_Aim of the exercise_:
Can you copy out every line of the listing below word for word, leaving out the pictures?

_The records_:
•••••
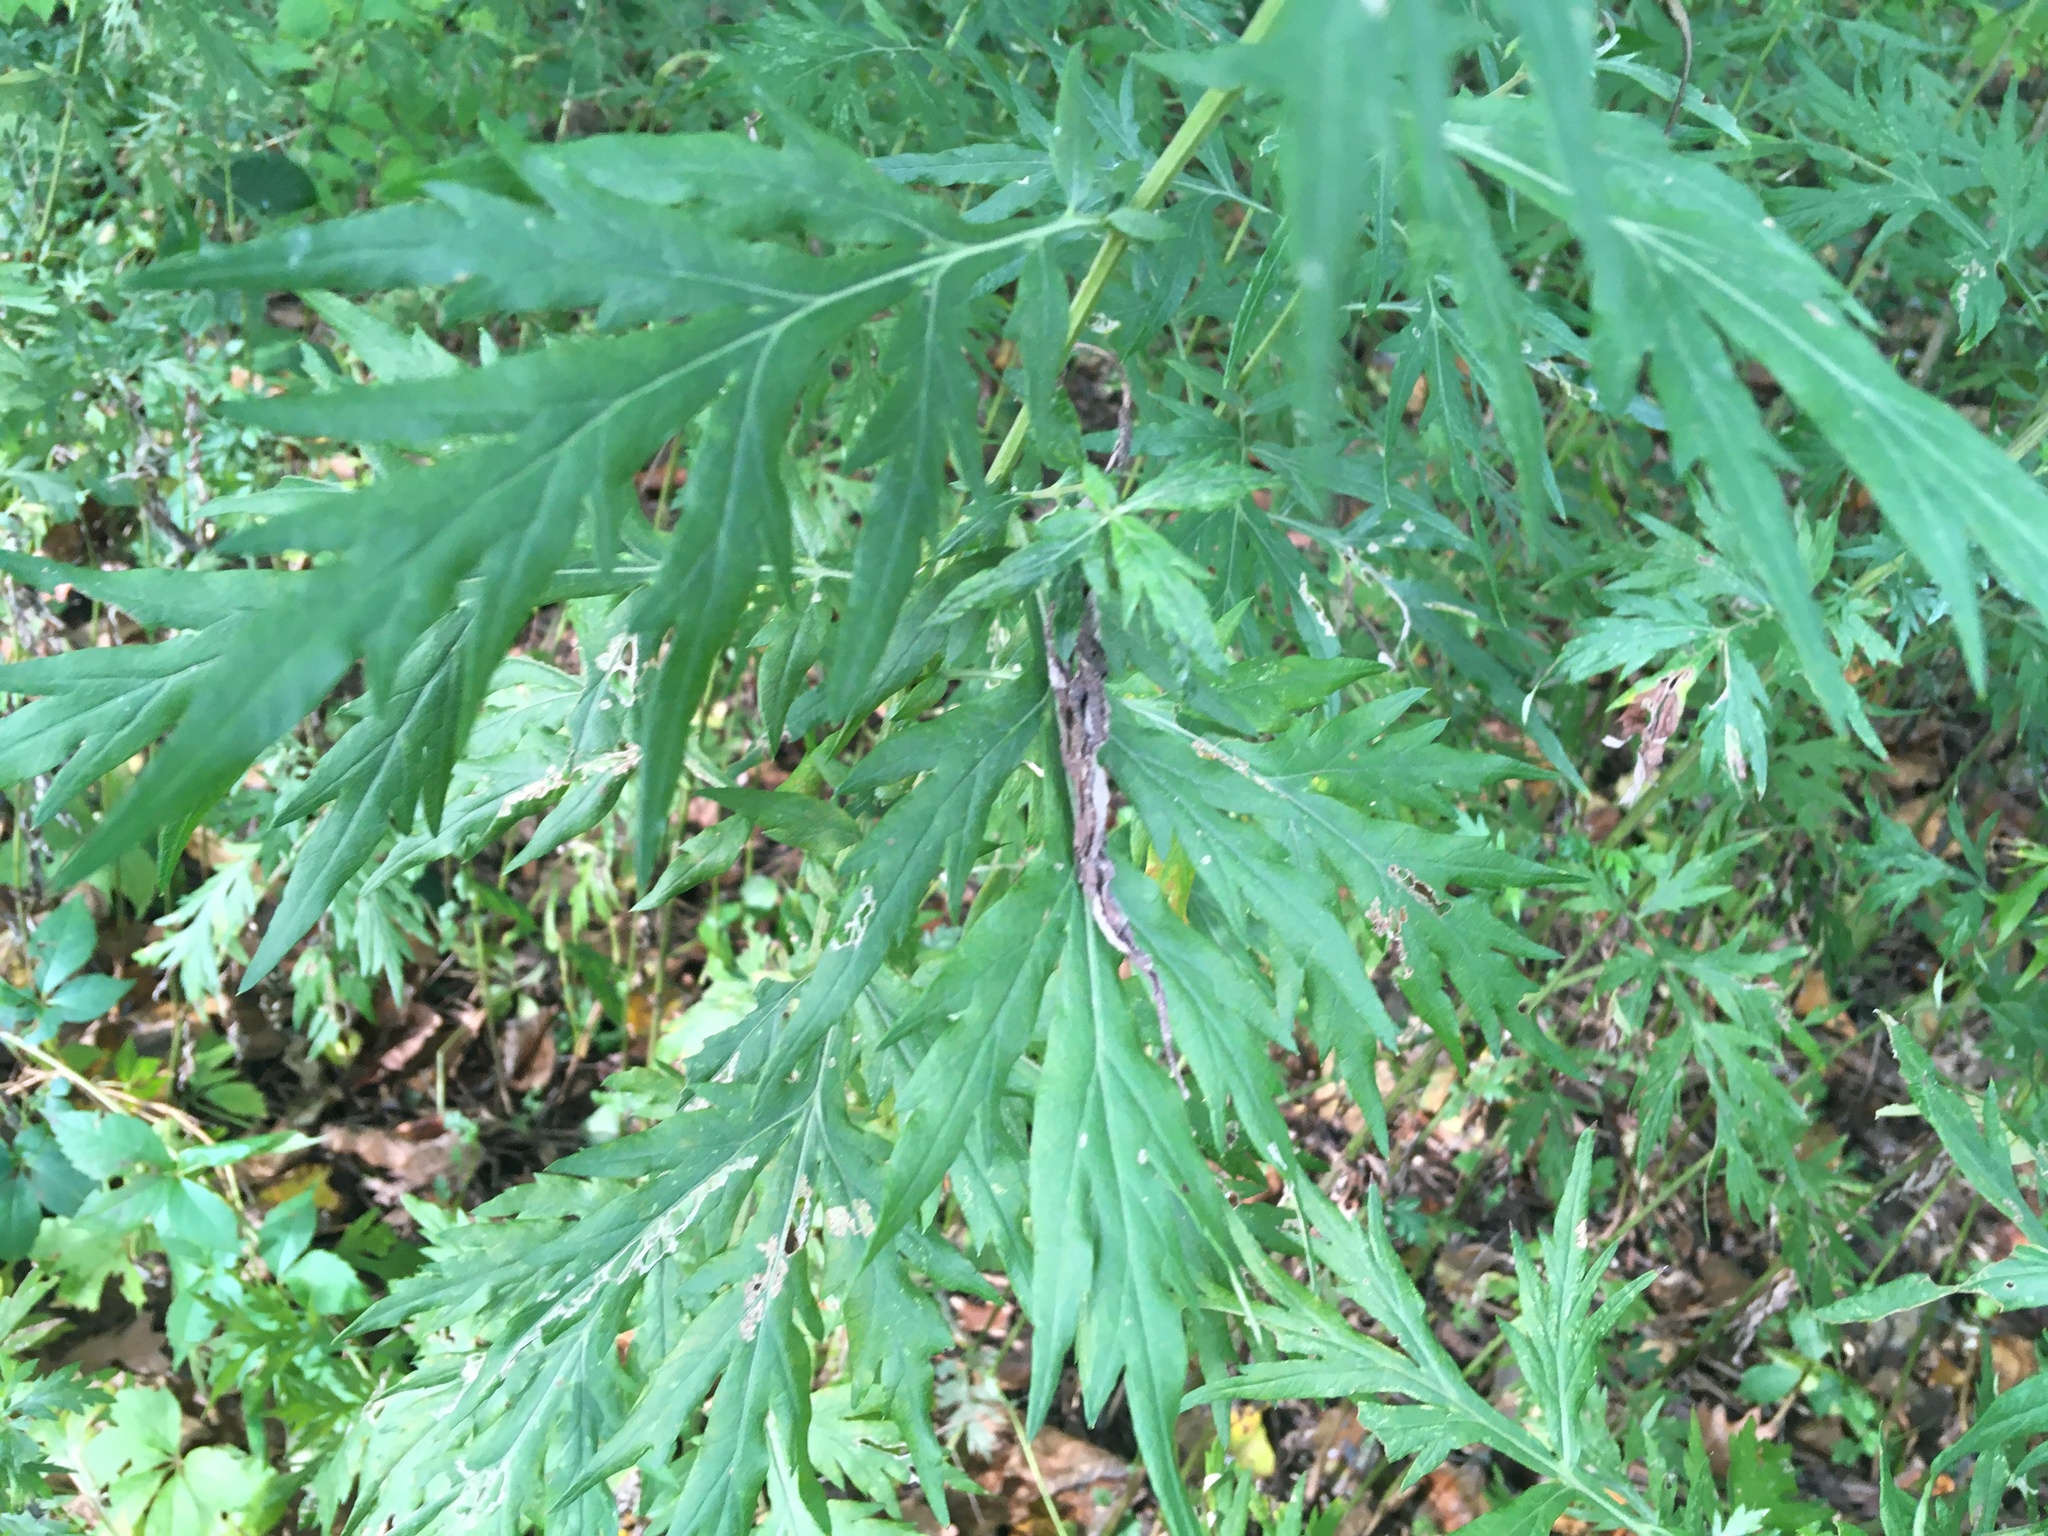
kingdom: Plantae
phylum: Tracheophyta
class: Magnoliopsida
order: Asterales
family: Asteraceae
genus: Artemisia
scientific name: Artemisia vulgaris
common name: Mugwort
•••••
_Response to this exercise_:
kingdom: Plantae
phylum: Tracheophyta
class: Magnoliopsida
order: Asterales
family: Asteraceae
genus: Artemisia
scientific name: Artemisia vulgaris
common name: Mugwort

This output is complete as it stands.